Instructions for the task >> Output, word for word, the lines of this listing that fall between the line with "[135,275,202,294] [ctrl]-_: ->" and the line with "[296,563,483,584] （鸟哥私房菜P171） ->", counting both of those lines, and no others.

Data under study >>
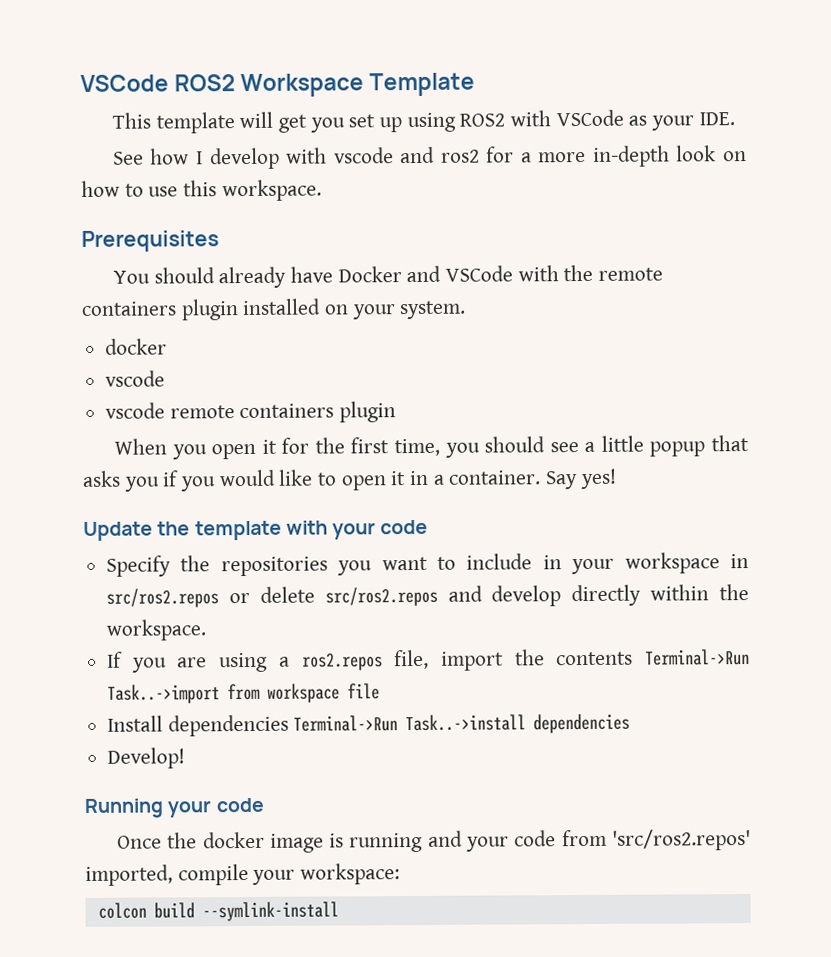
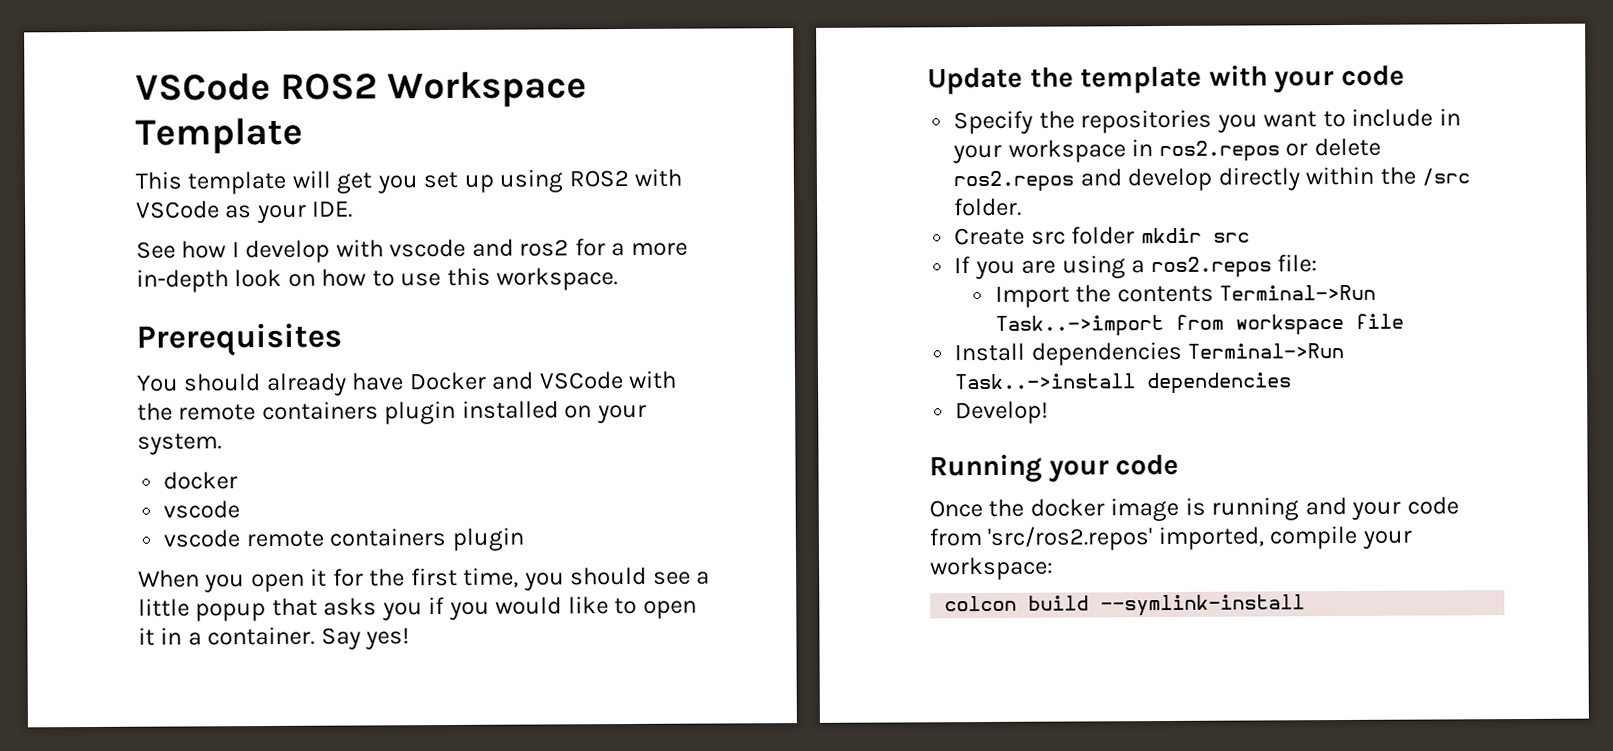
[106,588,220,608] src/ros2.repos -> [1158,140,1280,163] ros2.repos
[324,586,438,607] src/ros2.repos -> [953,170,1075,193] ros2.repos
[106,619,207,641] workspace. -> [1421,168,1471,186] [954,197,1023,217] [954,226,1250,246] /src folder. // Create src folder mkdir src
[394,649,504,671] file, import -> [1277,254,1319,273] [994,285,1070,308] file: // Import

==

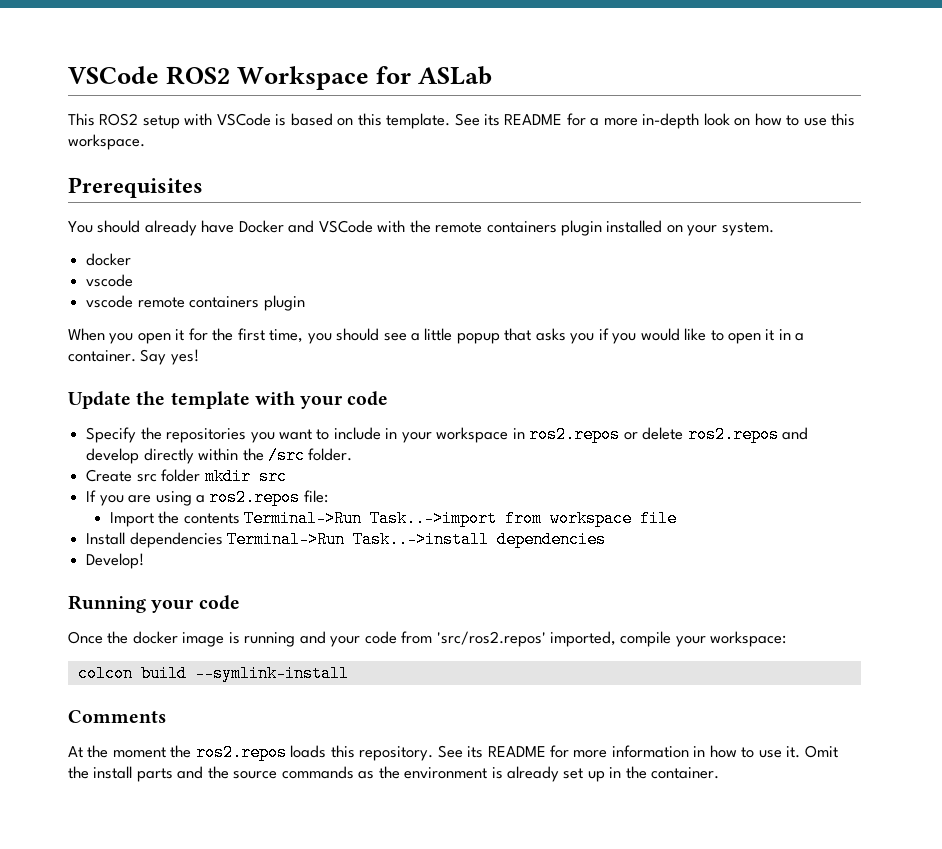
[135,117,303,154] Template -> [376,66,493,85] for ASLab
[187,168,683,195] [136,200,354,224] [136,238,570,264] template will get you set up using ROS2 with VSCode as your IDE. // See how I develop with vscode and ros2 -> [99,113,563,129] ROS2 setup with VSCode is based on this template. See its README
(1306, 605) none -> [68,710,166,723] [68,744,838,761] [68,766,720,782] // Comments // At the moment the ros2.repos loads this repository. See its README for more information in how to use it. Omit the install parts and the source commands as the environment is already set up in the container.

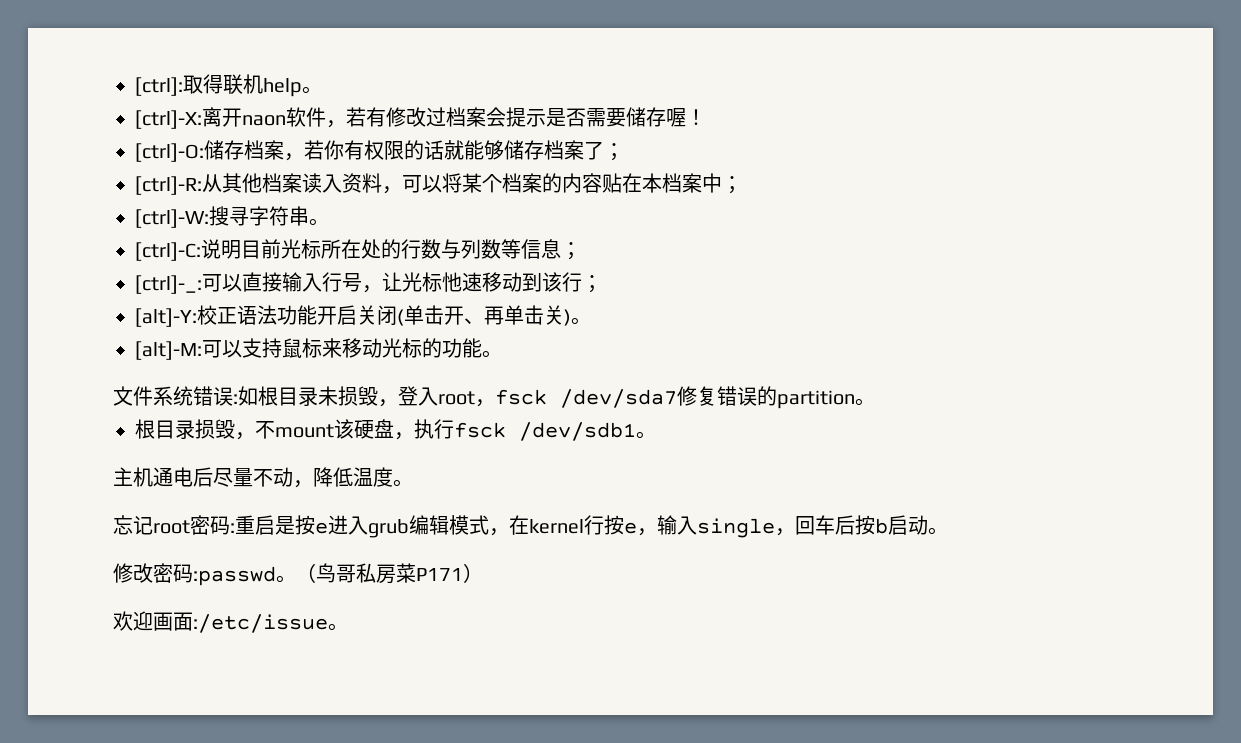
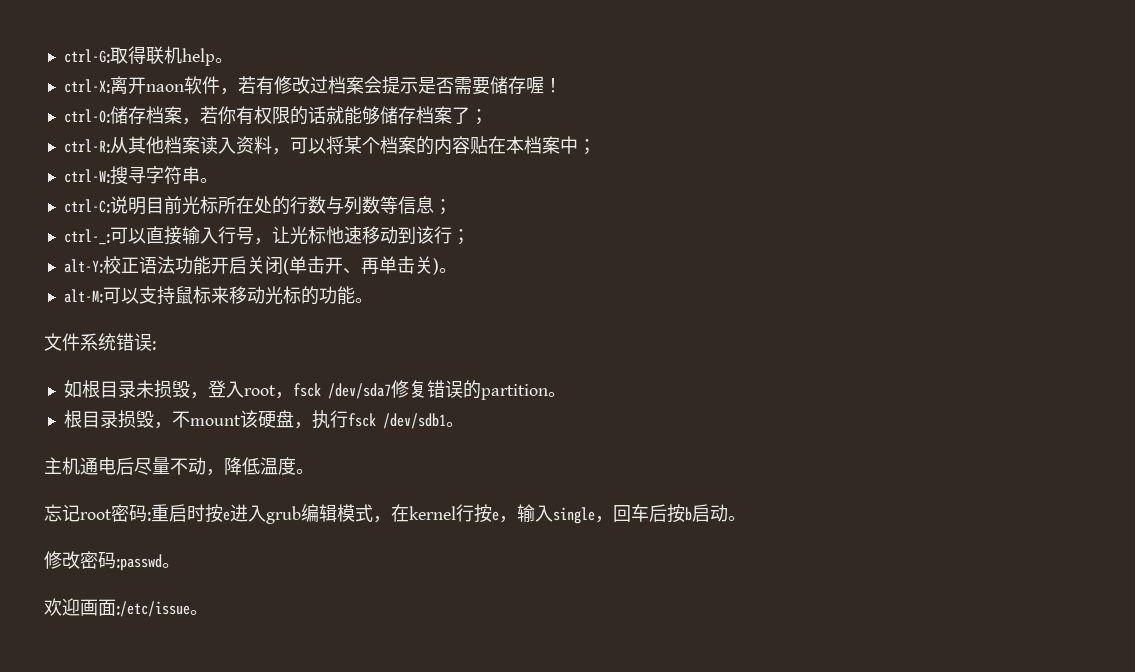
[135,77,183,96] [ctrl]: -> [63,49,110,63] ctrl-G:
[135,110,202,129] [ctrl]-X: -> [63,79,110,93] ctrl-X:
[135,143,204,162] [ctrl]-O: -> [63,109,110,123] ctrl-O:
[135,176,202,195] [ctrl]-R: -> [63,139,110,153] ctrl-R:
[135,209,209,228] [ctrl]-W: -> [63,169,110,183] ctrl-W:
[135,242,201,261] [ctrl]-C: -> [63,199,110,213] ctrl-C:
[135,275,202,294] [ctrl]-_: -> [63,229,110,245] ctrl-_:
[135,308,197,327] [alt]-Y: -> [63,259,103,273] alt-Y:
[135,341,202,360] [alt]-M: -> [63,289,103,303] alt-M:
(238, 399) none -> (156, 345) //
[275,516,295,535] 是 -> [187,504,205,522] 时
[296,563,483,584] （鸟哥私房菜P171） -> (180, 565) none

Solution to the problem >>
[135,275,202,294] [ctrl]-_: -> [63,229,110,245] ctrl-_:
[135,308,197,327] [alt]-Y: -> [63,259,103,273] alt-Y:
[135,341,202,360] [alt]-M: -> [63,289,103,303] alt-M:
(238, 399) none -> (156, 345) //
[275,516,295,535] 是 -> [187,504,205,522] 时
[296,563,483,584] （鸟哥私房菜P171） -> (180, 565) none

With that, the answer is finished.